After term limits forced him to retire in 2004, he launched the Burton Foundation, a nonprofit aimed at preventing youth homelessness and helping homeless kids.

By that time Lemley – who is married to the chief of staff for an Oakland City Council member – had had a baby and left The First Place. She had decided that her real place was in advocacy work.

“Amy was very effective as executive director, but as the organization grew and needed more attention, she began to get bogged down with the administration,” says Pearn, now director of development and community relations at First Place. “I think her heart was on the advocacy side. She needed to be freed up from the day-to-day concerns of running an organization, in order to focus on the advocacy and legislative piece.”

Lemley was introduced to Burton by a fundraising consultant for First Place. They hit it off, with Lemley telling Burton that his foundation should develop a clear policy agenda that begins with the problem of foster kids becoming homeless.

She joined the Burton Foundation as a consultant, then went full-time in the new position of policy director.

Her first step: Help to get THP-Plus completely state-funded. Thanks to her years of grassroots and policy work, she had no trouble marshaling a show of force. If she tried to get 25 advocates, providers and young people to a legislative committee hearing about the bill, 50 showed up.

When the initial state appropriation came in too low, she organized supporters to win extra funding for this fiscal year, and a higher total ($15.9 million) is proposed for next year.

But while public speaking comes easily to Lemley, the hard part of her new job has been working behind the scenes.


“If I’m learning anything, it’s that if I’m going to be effective in the long term, I need to speak in a way that builds common ground,” Lemley says. That sometimes means not laying out all of her feelings about perceived injustices.

“In my old job, I didn’t have to worry about that, because we [in the youth field] were all already in agreement,” she says. “I could be more of a grassroots radical.”

Now that she’s trying to build consensus and win political support, she says, “I have to be more nuanced in my communication style. … Half the time, I think I’m censoring myself too much, and the other half I feel maybe I’ve been too direct.”

Burton says Lemley’s years in the trenches help make her effective in the corridors and hearing rooms of Sacramento. “What her experience brought her is a knowledge of how policies enacted by government don’t always work the way they are supposed to in the real world,” he says. “That understanding makes her very valuable as an advocate, because she can tell people, ‘Well, that’s really a good idea, but you can’t implement it for this reason or that reason.’

“You’ve got somebody with practical experience explaining to theoreticians why their theories won’t work unless you put some teeth into them.”

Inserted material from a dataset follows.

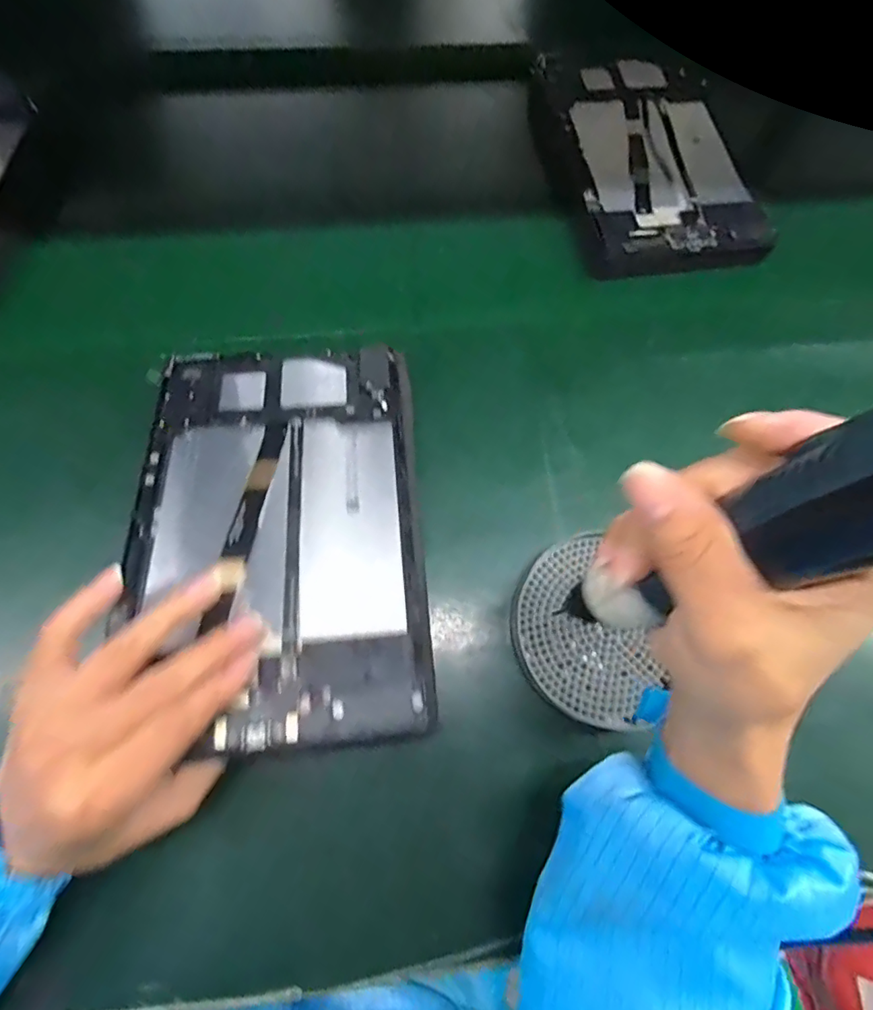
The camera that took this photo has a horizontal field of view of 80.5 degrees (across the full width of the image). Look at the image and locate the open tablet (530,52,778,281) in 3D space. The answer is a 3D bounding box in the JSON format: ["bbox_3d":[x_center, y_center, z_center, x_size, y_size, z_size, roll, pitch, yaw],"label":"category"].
[{"bbox_3d":[0.180,-0.307,0.451,0.158,0.027,0.234,-6,69,-5],"label":"open tablet"}]

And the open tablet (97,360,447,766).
[{"bbox_3d":[-0.087,0.005,0.285,0.152,0.007,0.235,-3,60,-5],"label":"open tablet"}]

When people ask how she just walked away from direct service, Lemley bristles a bit. “I didn’t go and become a hedge fund manager,” she says. “I took one step on the continuum of making change. I still feel very connected.”

The First Place is a major provider of THP-Plus services, which keeps Lemley in touch with it regularly.

But while Lemley exhorts audiences like the one in the conference room in Oakland to help expand the state commitment to emancipating foster youth, she ultimately wants to make programs like THP-Plus unnecessary. She wants to get the state out of the parenting business by providing enough resources for youth and parents.

It’s an ambition born of where Lemley began her professional life, standing with teens as they careened toward 18, feeling nothing short of terror, then watching the dissolution of whatever substitute family they’d been granted by the state.

“When I am speaking,” she says, “I have the responsibility of all those years with the young people, of knowing their reality.”